Write out every record below exactly as it stands, leaving the pictures out.

## Named joint coordinates

== Segment start ==

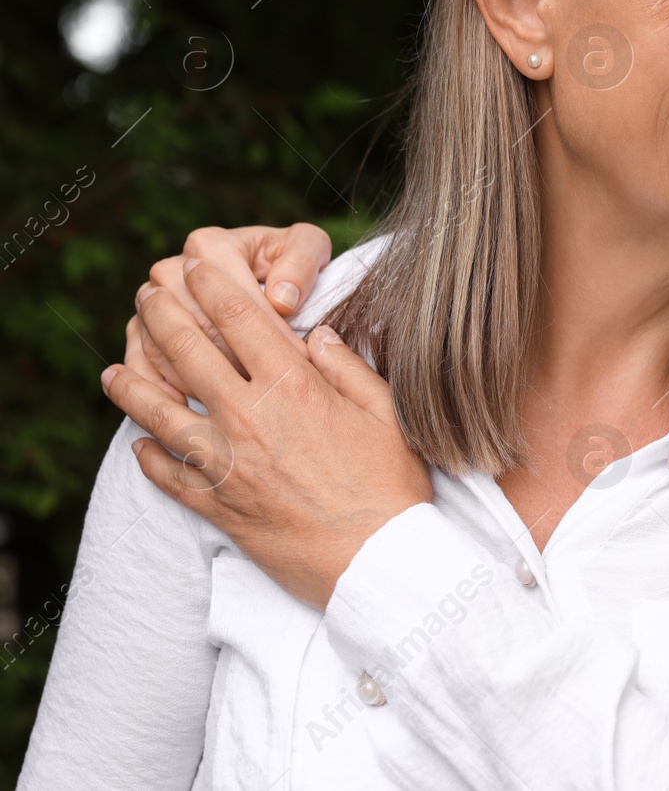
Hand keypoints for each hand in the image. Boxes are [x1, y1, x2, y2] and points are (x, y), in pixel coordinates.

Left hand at [102, 257, 429, 609]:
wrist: (378, 563)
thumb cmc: (393, 486)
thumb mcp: (388, 413)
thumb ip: (348, 367)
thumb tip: (317, 334)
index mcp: (295, 386)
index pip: (240, 318)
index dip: (211, 285)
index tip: (194, 267)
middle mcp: (250, 418)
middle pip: (187, 353)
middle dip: (161, 316)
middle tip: (148, 295)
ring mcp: (227, 464)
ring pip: (159, 413)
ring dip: (131, 385)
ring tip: (114, 370)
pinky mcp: (218, 507)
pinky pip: (168, 476)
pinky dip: (149, 457)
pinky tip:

== Segment end ==

## Result below
Hand keypoints for each hand in the image. Boxes are [x1, y1, x2, y2] and points are (x, y), in pixel coordinates.

Left hand at [102, 257, 429, 609]:
wrist: (378, 563)
thumb cmc: (393, 486)
thumb mcp: (388, 413)
thumb ip: (348, 367)
thumb tip: (317, 334)
index mcp: (295, 386)
index pip: (240, 318)
index dip: (211, 285)
index tip: (194, 267)
middle mcp: (250, 418)
middle pip: (187, 353)
middle dip: (161, 316)
middle tip: (148, 295)
ring mcp: (227, 464)
ring pip: (159, 413)
ring dip: (131, 385)
ring tip: (114, 370)
pinky mcp: (218, 507)
pinky pip: (168, 476)
pinky dip: (149, 457)
pinky tip:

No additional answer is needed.